Inaugurato nei giorni scorsi e aperto fino al 29 marzo presso i Design Store di Soho e Midtown, è una nuova installazione pop-up immersiva in cui i prodotti vengono reinterpretati come oggetti di design. Il museo della Grande Mela ha trasformato i cibi più comuni in lampade, orologi, candele, portachiavi e altro ancora ispirandosi agli artisti della sua collezione, tra cui icone della Pop Art come Claes Oldenburg e Ed Ruscha, noti proprio per il loro utilizzo di oggetti e alimenti di uso quotidiano (e per il fatto di esplorare la cultura del consumo americana).

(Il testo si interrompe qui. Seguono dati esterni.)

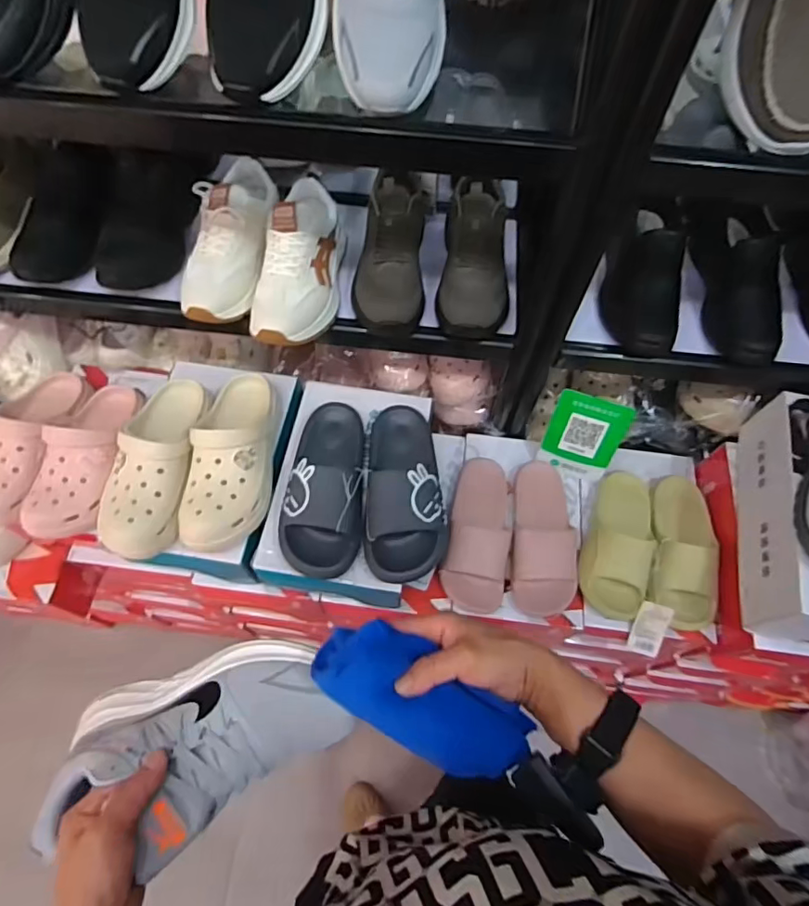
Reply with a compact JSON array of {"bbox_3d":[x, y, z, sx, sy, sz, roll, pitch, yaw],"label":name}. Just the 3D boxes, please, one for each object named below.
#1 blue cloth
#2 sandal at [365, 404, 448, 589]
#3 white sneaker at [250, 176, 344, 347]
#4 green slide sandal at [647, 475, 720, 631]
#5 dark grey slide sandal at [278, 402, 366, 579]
[{"bbox_3d":[0.018,0.197,0.417,0.177,0.047,0.066,34,64,-10],"label":"blue cloth"},{"bbox_3d":[-0.005,0.040,0.734,0.106,0.070,0.251,-5,62,-4],"label":"sandal"},{"bbox_3d":[-0.137,-0.259,0.718,0.091,0.113,0.240,10,62,3],"label":"white sneaker"},{"bbox_3d":[0.432,0.144,0.811,0.098,0.062,0.229,13,62,5],"label":"green slide sandal"},{"bbox_3d":[-0.107,0.036,0.731,0.102,0.064,0.248,4,62,0],"label":"dark grey slide sandal"}]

L’idea affonda le sue radici in una tradizione secolare, risalente all’arte moderna dei primi anni del 20esimo secolo, quando gli artisti utilizzavano il cibo sia come soggetto che come mezzo per esplorare temi di consumo, identità e cultura. E così il pomodoro e il croissant si trasformano in lampade da tavolo, la pizza in un orologio a muro, le confezioni di succo d’arancia o i pretzel in vasi per i fiori e le scatolette di acciughe in piccoli astucci. E poi si trovano sgabelli a forma di hamburger giganti o pannocchie di mais, candele che sembrano carote, gambi di sedano, teste d’aglio, peperoni, fragole, uova.